Coffee over the last 20 years (11 two-year cycles), has seen three two-year cycle global surpluses and eight two-year cycle global deficits (coffee typically runs in two-year cycles with an up year and a down year). In that time, the cumulative net global deficit has been -36 million bags. This deficit has been satisfied by Brazilian buffer stocks that will approach zero in late spring. Price has not risen high enough to generate an increase in planted acreage and the needed spending on crop inputs to increase production.
Coffee is on the verge of repricing higher 20 years worth of insufficient pricing. Typically any repricing following extended mispricings overshoots the fundamentals. In coffee’s case, the fundamentals support $2-$2.50 per pound, absent any adverse effects from Mother Nature. Should Mother Nature provide a frost or drought, or if the current concern over the flowering/blooming phase irregularities from this fall prove to be justified, there may not be any coffee available at any price.
This would be similar to what happened to Colombian coffee prices in early 2009 (record differentials) and what appears likely to happen again, only more extreme, in Colombia in 2010. Differentials against New York futures already have shot up 50¢ per pound and they keep rising and it is not even the highest demand period. The crisis in supply in Colombia could now spread to Brazil and set off a Roman candle of roaster buying panic.

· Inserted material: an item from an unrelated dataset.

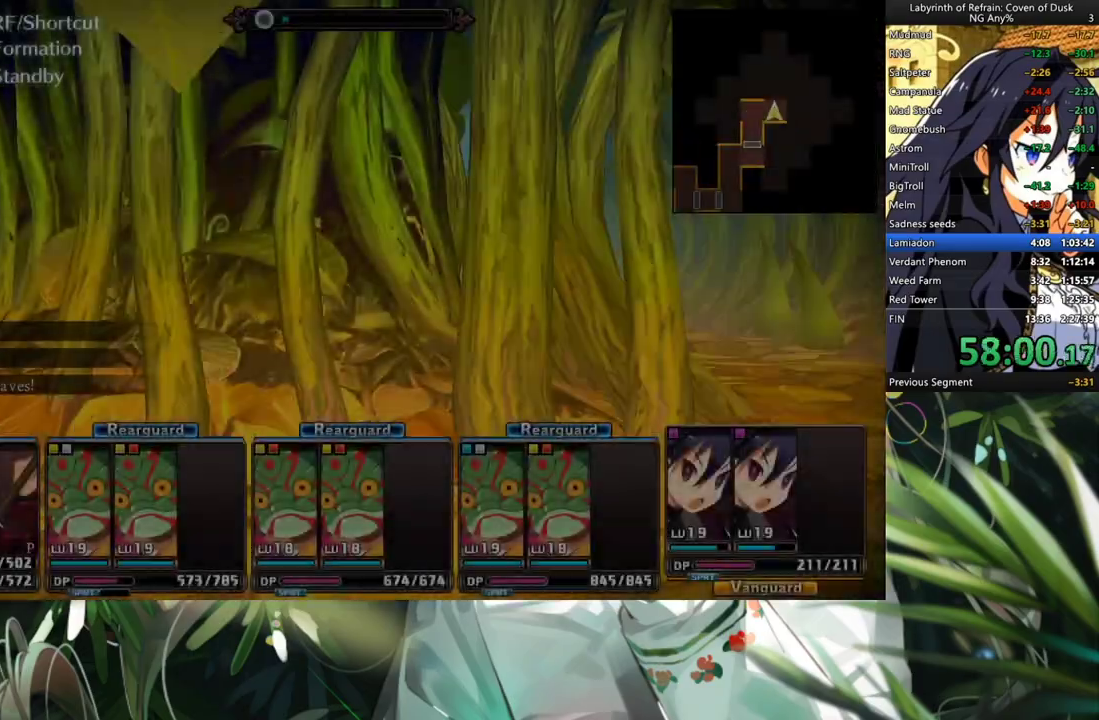
{"buttons": ["A"], "left_stick": "center", "right_stick": "center", "events": [[67, "R2", "down"], [167, "R2", "up"], [233, "A", "down"]]}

“No bottomless cup here,” shows that supply and demand remain in an unsustainable imbalance. The main Intercontinental Exchange (ICE) warehouses for storing coffee in the United States are located in New York, Miami and New Orleans. Currently, New York has 452,000 bags, Miami has 73,000 bags and New Orleans has 516,000 bags. These represent the lowest levels in more than a decade. The only other time when supplies were lower was in 1997, the last major bull market. However, in 1997 Brazil had huge buffer stocks available to tap when the price was right. In the spring of 2010, Brazil will only have between 0 and 2 million bags in reserve. If the certified ICE warehouse stocks in the United States keep dwindling as they almost have to, then where will the coffee come from to replenish depleted U.S. supplies? It can only come from private roaster coffee buffer stocks, which are near record lows in terms of the historical stock to usage ratio.
Demand at some point in 2010 will need to be rationed to promote global production and buy time for this production response to filter into creating production surpluses that can rebuild depleted global buffer stocks.
The earliest that this scenario could happen would be in crop cycle year 2012/2013. This would only be possible if prices spike and remain high for an extended period of time. The longer coffee takes to spike higher, the higher coffee prices will ultimately need to go to address this gross imbalance. “Caffeinated” illustrates that a bullish contracting channel has been in place since July. A break out of this pattern above the upper channel line is likely. At year end, coffee prices were sitting at the lower end of the channel at an ideal entry point.
The March 2010 contract is the spot price currently and is where futures purchases should be concentrated. A breakout of this pattern to the upside would place the next major historical technical price objective at $2 per pound. This would represent a move of around 60¢ from current levels, a profit per futures contract of $22,000 with an initial margin requirement of $3,200. Protective stop orders should be placed 10¢ below entry or just below a break of the lower trend line to mitigate downside risk. This provides a risk reward of 1:6 with the potential to increase sevenfold the initial margin requirement. This is an appealing risk profile.